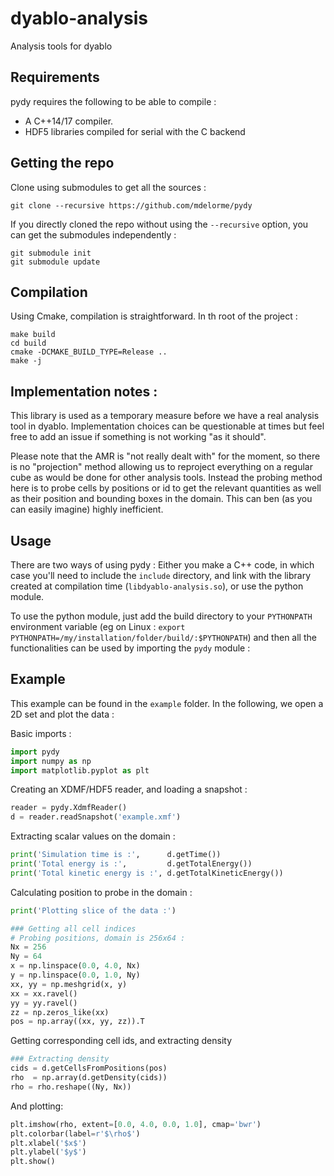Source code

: # dyablo-analysis

Analysis tools for dyablo

## Requirements

pydy requires the following to be able to compile :
  * A C++14/17 compiler.
  * HDF5 libraries compiled for serial with the C backend

## Getting the repo

Clone using submodules to get all the sources :

```
git clone --recursive https://github.com/mdelorme/pydy
```

If you directly cloned the repo without using the `--recursive` option, you can get the submodules independently :

```
git submodule init
git submodule update
```

## Compilation

Using Cmake, compilation is straightforward. In th root of the project :

```
make build
cd build
cmake -DCMAKE_BUILD_TYPE=Release ..
make -j
```

## Implementation notes :

This library is used as a temporary measure before we have a real analysis tool in dyablo. Implementation choices can be questionable at times but feel free to add an issue if something is not working "as it should".

Please note that the AMR is "not really dealt with" for the moment, so there is no "projection" method allowing us to reproject everything on a regular cube as would be done for other analysis tools. Instead the probing method here is to probe cells by positions or id to get the relevant quantities as well as their position and bounding boxes in the domain. This can ben (as you can easily imagine) highly inefficient.

## Usage

There are two ways of using pydy : Either you make a C++ code, in which case you'll need to include the `include` directory, and link with the library created at compilation time (`libdyablo-analysis.so`), or use the python module.

To use the python module, just add the build directory to your `PYTHONPATH` environment variable (eg on Linux : `export PYTHONPATH=/my/installation/folder/build/:$PYTHONPATH`) and then all the functionalities can be used by importing the `pydy` module :

## Example

This example can be found in the `example` folder. In the following, we open a 2D set and plot the data :

Basic imports : 
```python
import pydy
import numpy as np
import matplotlib.pyplot as plt
```

Creating an XDMF/HDF5 reader, and loading a snapshot :
```python
reader = pydy.XdmfReader()
d = reader.readSnapshot('example.xmf')
```

Extracting scalar values on the domain :
```python
print('Simulation time is :',      d.getTime())
print('Total energy is :',         d.getTotalEnergy())
print('Total kinetic energy is :', d.getTotalKineticEnergy())
```

Calculating position to probe in the domain :
```python
print('Plotting slice of the data :')

### Getting all cell indices
# Probing positions, domain is 256x64 :
Nx = 256
Ny = 64
x = np.linspace(0.0, 4.0, Nx)
y = np.linspace(0.0, 1.0, Ny)
xx, yy = np.meshgrid(x, y)
xx = xx.ravel()
yy = yy.ravel()
zz = np.zeros_like(xx)
pos = np.array((xx, yy, zz)).T
```

Getting corresponding cell ids, and extracting density
```python
### Extracting density
cids = d.getCellsFromPositions(pos)
rho  = np.array(d.getDensity(cids))
rho = rho.reshape((Ny, Nx))
```

And plotting:
```python
plt.imshow(rho, extent=[0.0, 4.0, 0.0, 1.0], cmap='bwr')
plt.colorbar(label=r'$\rho$')
plt.xlabel('$x$')
plt.ylabel('$y$')
plt.show()
```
....................
> [Required action]:
Wherever an image appears, omit it; copy the rest of the records exactly.

> [Response to the task]:
Source code

: # dyablo-analysis

Analysis tools for dyablo

## Requirements

pydy requires the following to be able to compile :
  * A C++14/17 compiler.
  * HDF5 libraries compiled for serial with the C backend

## Getting the repo

Clone using submodules to get all the sources :

```
git clone --recursive https://github.com/mdelorme/pydy
```

If you directly cloned the repo without using the `--recursive` option, you can get the submodules independently :

```
git submodule init
git submodule update
```

## Compilation

Using Cmake, compilation is straightforward. In th root of the project :

```
make build
cd build
cmake -DCMAKE_BUILD_TYPE=Release ..
make -j
```

## Implementation notes :

This library is used as a temporary measure before we have a real analysis tool in dyablo. Implementation choices can be questionable at times but feel free to add an issue if something is not working "as it should".

Please note that the AMR is "not really dealt with" for the moment, so there is no "projection" method allowing us to reproject everything on a regular cube as would be done for other analysis tools. Instead the probing method here is to probe cells by positions or id to get the relevant quantities as well as their position and bounding boxes in the domain. This can ben (as you can easily imagine) highly inefficient.

## Usage

There are two ways of using pydy : Either you make a C++ code, in which case you'll need to include the `include` directory, and link with the library created at compilation time (`libdyablo-analysis.so`), or use the python module.

To use the python module, just add the build directory to your `PYTHONPATH` environment variable (eg on Linux : `export PYTHONPATH=/my/installation/folder/build/:$PYTHONPATH`) and then all the functionalities can be used by importing the `pydy` module :

## Example

This example can be found in the `example` folder. In the following, we open a 2D set and plot the data :

Basic imports : 
```python
import pydy
import numpy as np
import matplotlib.pyplot as plt
```

Creating an XDMF/HDF5 reader, and loading a snapshot :
```python
reader = pydy.XdmfReader()
d = reader.readSnapshot('example.xmf')
```

Extracting scalar values on the domain :
```python
print('Simulation time is :',      d.getTime())
print('Total energy is :',         d.getTotalEnergy())
print('Total kinetic energy is :', d.getTotalKineticEnergy())
```

Calculating position to probe in the domain :
```python
print('Plotting slice of the data :')

### Getting all cell indices
# Probing positions, domain is 256x64 :
Nx = 256
Ny = 64
x = np.linspace(0.0, 4.0, Nx)
y = np.linspace(0.0, 1.0, Ny)
xx, yy = np.meshgrid(x, y)
xx = xx.ravel()
yy = yy.ravel()
zz = np.zeros_like(xx)
pos = np.array((xx, yy, zz)).T
```

Getting corresponding cell ids, and extracting density
```python
### Extracting density
cids = d.getCellsFromPositions(pos)
rho  = np.array(d.getDensity(cids))
rho = rho.reshape((Ny, Nx))
```

And plotting:
```python
plt.imshow(rho, extent=[0.0, 4.0, 0.0, 1.0], cmap='bwr')
plt.colorbar(label=r'$\rho$')
plt.xlabel('$x$')
plt.ylabel('$y$')
plt.show()
```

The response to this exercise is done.